Now that you have made your ESP8266 Uzenet Ready you will need to configure it to connect to the internet. You must of course have a wireless access point("wifi router") that has an internet connection to play online. Preferably this connection will be high bandwidth with low latency. Satellite or Cellular internet connections might still work for slower paced games, but latency is critical for any "reflex" game and people might not want to play with a lagger ;)

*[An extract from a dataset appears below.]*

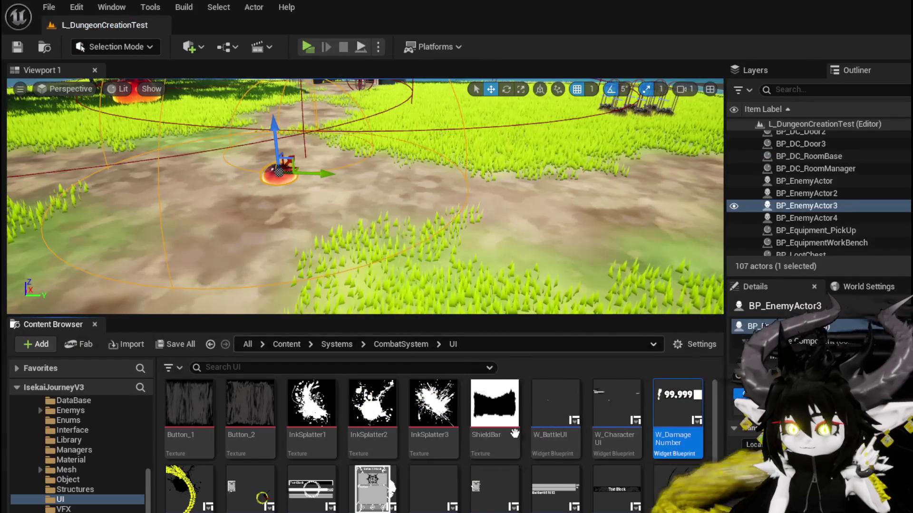
{"action": "double_click", "coordinate": [678, 417]}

To setup your device for the first time after properly connecting and upgrading it you will need this rom image[mythicalrom.hex]. Once you have started the program on your Uzebox it should start and give an indication that it is successfully communicating with the device. If an error is given, go to the troubleshooting section to diagnose the problem. The program will display a list of all the wireless APs that it can detect. If you had previously setup a device you will be given the option to connect to the last configured connection and bypassing connection settings. Otherwise you will need to more your cursor onto the name of the AP you want to connect to and click the START button. Now a menu will appear asking you to enter the password for the AP. If there is no password leave it blank otherwise use your cursor and the B button to enter each character of the password and press START to connect. If everything went well you should be shown a message that the connection was sucessful. At this point you are done and can start using Uzenet enhanced features such as multiplayer games, chat, rom downloads, and perhaps a streaming MIDI service. The settings will be saved in the device itself so next time you apply power it should automatically connect. It is possible over a couple weeks without power you would need to reconfigure again but luckily the settings from last time will be saved to EEPROM. If you receive an error in game and can't get online just run the setup program again.

Emulation On PC

TODO emulation using a PC program that interprets serial commands into a sockets enabled state machine should be possible for someone to directly connect Uzebox->USB serial cable...

Trouble Shooting

I am having problem X what to do?

The first and easiest thing to do is run the setup program again to make sure everything is working correctly. Otherwise the error codes it gives could help in diagnosing the problem.